Beijing's homegrown restaurant chain brand Tiago invited a celebrity Italian guest chef, Federico Zanellato, to bring to it his innovative and original Western dishes with a distinctly Asian aesthetic.

Zanellato's enchanting dishes broke any culinary rules I am aware of in all sorts of delicious ways in a trial of his menu at Combal by Tiago. All courses introduced different layers of flavors with different textures, even though they looked to be a simple Nordic style.

As East meets West in a culinary sense, Zanellato interprets this marriage with fine balance.

When I mention fusion cuisine, Zanellato says: "As you do fusion you get to be very careful not to make it confusion."

To him, the term fusion has become dated.

"The philosophy of Asian cuisine has been used in Western cuisine for the past 20 years. It shouldn't be called fusion anymore. It's just a globalization of flavors and techniques. Fusion is what people used to do in the 80s, mixing up food from different countries and cultures by the early immigrants.

"These days people are more open to all sorts of information; chefs travel much more often; food bloggers have access to anything that is happening around the world instantly. I would say our dishes are enhanced and influenced by one another."

Chef Federico Zanellato. [Photo provided to China Daily]

Zanellato's philosophy is to try to use classic techniques in the dishes, and swap different flavors. For example, in the chawanmushi, a typical Japanese egg custard dish we tasted, instead of using Japanese kombu seaweed in the custard, Zanellato used Parmesan cheese.

Another dish on his guest menu, porcini agnolotti in rye dashi, brings a very similar texture of the running broth as Chinese steamed bun xiaolongbao.

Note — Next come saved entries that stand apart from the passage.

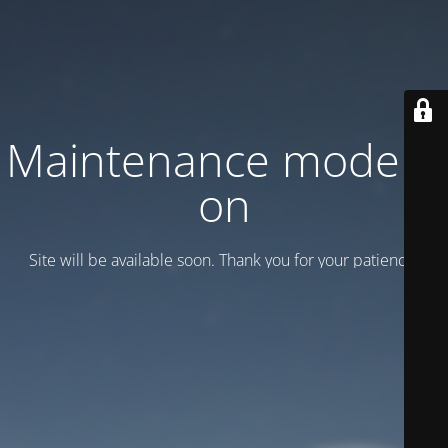
Maintenance mode is
on
Site will be available soon. Thank you for your patience!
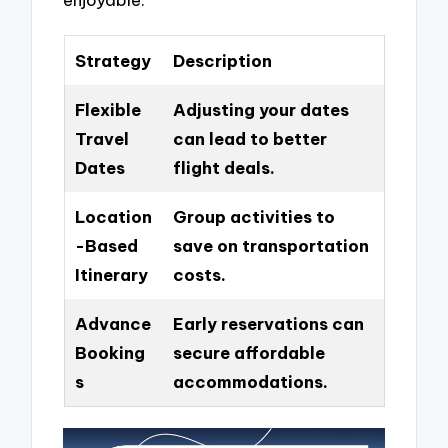
Strategy
Description
Flexible
Adjusting your dates
Travel
can lead to better
Dates
flight deals.
Location
Group activities to
-Based
save on transportation
Itinerary
costs.
Advance
Early reservations can
Booking
secure affordable
s
accommodations.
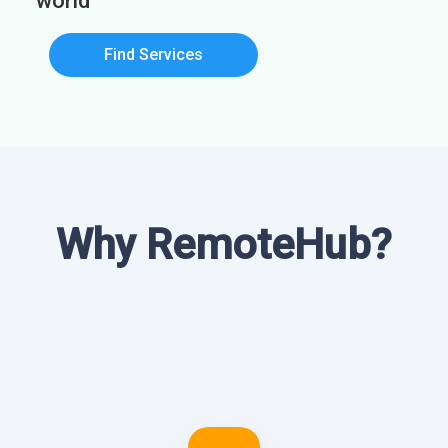
world
Find Services
Why RemoteHub?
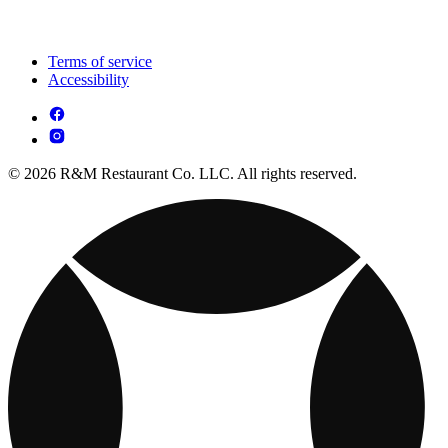
Terms of service
Accessibility
© 2026 R&M Restaurant Co. LLC. All rights reserved.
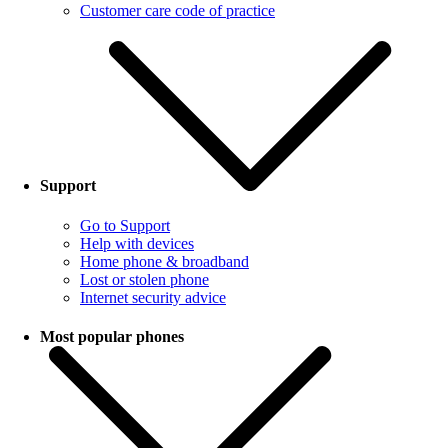
Customer care code of practice
Support
Go to Support
Help with devices
Home phone & broadband
Lost or stolen phone
Internet security advice
Most popular phones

The young Italian chef Federico Zanellato, 38, bears a shining curriculum vitae of rich experience at multiple Michelin-starred restaurants including La Pergola in Rome, Noma in Copenhagen. He and his wife moved to Sydney in 2010 and opened the restaurant LuMi in 2014, now an increasing glamorous eatery that was awarded two Chefs Hat by The Sydney Morning Herald Good Food Guide last year. LuMi was also ranked 19 in the Australian Top 100 restaurants of 2016 by The Australian Financial Review.